Newt Gingrich's supporters have a lot to celebrate. This was a big victory, external in a state that since 1980 has always picked the eventual winner of the Republican race. But that is simply a historical fact, not a prediction, let alone an iron law.
The story of the Republican race for months has been the search for an anti-Mitt, a non-Romney, a single candidate who conservatives could unite around.
It is now possible, but by no means inevitable, that Gingrich has the momentum to become that candidate. Certainly he has burst Mitt's bubble, punctured the sense that he is the inevitable winner.
Some question whether Gingrich has the money to go the course. Others say he doesn't have the organisation to win in other states. A bigger question might be whether he has the discipline not to self-destruct.
After he was introduced with great fanfare at the victory party, he didn't appear. Indeed, the hot but happy crowd was made to wait 20 minutes and listen to a sound track twice before he did come on.
It's a small thing, but less than impressive.
His victory speech was a rambling rehash of his main themes with little sense of the occasion.

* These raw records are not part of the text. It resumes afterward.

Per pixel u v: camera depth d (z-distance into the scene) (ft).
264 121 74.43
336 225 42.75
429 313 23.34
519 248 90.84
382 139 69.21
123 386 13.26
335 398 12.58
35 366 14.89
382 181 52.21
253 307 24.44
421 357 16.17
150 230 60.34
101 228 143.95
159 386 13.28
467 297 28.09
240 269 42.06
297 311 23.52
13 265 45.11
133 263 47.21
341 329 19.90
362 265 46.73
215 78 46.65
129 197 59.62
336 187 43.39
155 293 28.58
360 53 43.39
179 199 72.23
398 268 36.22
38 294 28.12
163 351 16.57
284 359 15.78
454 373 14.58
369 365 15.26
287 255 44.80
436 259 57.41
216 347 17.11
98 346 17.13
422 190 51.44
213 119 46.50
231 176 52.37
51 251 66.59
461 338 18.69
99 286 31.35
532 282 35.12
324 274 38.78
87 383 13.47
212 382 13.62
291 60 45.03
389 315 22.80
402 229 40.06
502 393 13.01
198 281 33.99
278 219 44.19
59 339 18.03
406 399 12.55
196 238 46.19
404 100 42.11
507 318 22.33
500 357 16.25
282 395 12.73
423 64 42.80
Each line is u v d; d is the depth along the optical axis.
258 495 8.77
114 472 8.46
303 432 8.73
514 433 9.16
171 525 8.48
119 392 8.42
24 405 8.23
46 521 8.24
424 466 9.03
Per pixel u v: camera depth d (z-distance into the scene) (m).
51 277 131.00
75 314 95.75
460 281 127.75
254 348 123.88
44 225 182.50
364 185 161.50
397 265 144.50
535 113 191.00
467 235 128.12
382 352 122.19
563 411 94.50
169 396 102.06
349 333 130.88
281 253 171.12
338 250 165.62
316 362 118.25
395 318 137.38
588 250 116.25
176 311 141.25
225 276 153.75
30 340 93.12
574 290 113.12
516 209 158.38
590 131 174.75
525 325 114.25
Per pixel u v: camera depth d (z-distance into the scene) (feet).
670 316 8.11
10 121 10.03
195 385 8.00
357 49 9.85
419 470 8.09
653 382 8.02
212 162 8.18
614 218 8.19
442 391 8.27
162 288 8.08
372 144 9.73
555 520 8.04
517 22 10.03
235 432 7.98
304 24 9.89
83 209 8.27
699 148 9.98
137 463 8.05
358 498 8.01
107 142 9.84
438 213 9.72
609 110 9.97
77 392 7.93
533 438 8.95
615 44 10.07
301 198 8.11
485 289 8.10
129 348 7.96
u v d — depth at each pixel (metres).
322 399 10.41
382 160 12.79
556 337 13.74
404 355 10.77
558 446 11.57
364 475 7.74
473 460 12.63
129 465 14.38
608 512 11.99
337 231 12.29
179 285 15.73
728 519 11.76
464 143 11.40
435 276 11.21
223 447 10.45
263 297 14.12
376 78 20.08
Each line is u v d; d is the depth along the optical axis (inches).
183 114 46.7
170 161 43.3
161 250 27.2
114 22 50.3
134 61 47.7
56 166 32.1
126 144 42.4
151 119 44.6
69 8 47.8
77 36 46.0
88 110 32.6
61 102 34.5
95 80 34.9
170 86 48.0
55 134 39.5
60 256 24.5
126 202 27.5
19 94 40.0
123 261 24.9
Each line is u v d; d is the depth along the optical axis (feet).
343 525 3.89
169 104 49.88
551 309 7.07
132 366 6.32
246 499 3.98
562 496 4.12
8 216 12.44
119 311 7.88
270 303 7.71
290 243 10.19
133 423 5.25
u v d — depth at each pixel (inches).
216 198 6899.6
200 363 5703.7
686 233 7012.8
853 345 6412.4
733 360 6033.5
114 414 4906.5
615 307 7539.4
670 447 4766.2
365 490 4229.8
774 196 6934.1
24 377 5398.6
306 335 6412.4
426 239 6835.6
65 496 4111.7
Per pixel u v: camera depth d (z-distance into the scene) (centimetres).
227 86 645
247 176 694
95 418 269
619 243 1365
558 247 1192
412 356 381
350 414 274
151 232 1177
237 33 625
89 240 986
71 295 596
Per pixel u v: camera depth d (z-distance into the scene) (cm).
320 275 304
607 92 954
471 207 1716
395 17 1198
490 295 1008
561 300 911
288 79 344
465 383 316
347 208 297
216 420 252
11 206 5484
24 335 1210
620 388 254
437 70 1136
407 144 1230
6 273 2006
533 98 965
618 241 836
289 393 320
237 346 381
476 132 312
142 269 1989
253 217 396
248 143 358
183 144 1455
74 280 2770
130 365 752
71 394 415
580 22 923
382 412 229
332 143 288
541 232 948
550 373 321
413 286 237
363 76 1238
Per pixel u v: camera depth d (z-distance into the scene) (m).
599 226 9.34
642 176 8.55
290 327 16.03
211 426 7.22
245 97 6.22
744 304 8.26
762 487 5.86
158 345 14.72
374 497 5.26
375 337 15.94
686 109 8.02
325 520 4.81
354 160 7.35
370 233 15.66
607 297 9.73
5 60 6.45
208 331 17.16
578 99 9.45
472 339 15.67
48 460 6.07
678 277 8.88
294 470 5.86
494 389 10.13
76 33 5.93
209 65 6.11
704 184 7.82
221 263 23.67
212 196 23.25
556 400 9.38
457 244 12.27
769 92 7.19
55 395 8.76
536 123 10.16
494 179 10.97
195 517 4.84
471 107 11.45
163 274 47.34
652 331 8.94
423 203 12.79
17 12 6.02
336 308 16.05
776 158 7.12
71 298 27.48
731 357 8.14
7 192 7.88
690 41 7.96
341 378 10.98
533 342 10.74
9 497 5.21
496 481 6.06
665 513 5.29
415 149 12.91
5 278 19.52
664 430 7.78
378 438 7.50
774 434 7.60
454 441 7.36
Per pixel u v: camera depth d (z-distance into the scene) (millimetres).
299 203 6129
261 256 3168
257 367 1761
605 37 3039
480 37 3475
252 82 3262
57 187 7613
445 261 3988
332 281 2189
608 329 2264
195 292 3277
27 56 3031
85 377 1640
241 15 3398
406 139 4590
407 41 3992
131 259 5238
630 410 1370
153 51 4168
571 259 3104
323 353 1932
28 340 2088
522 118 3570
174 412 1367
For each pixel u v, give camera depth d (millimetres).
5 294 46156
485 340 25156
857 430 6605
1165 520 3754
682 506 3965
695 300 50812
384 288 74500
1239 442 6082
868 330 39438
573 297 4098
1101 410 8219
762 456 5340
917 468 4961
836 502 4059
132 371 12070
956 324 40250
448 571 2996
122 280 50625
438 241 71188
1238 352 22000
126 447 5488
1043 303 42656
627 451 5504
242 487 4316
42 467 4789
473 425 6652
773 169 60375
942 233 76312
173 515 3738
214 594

This is why Newt is the anti-Mitt, in more ways than just a main opponent. Whereas Romney is a bit grey, a bit obvious, rather safe, Newt is dangerous, unpredictable, a candidate who might soar, or might crash and burn. You watch fascinated, never quite knowing which it will be.
His triumph will almost certainly mean that this race lasts longer. If Romney had won here his victory would have been all but in the bag.
But it also means the race will get nastier. Republican opponents have already accused Gingrich of being grandiose, egotistic and unable to stick with a plan or work with others.
Mitt Romney used his speech to paint Gingrich as a dangerous, un-American enemy of free enterprise, with no experience of running a state or a business, of "using the weapons of the left".
It is part a way of scaring him off attacking Romney's business record at Bain Capital., external
It is also an indication that - as the contest moves to Florida, external - these two will be at each other like snapping gators in the swamp lands.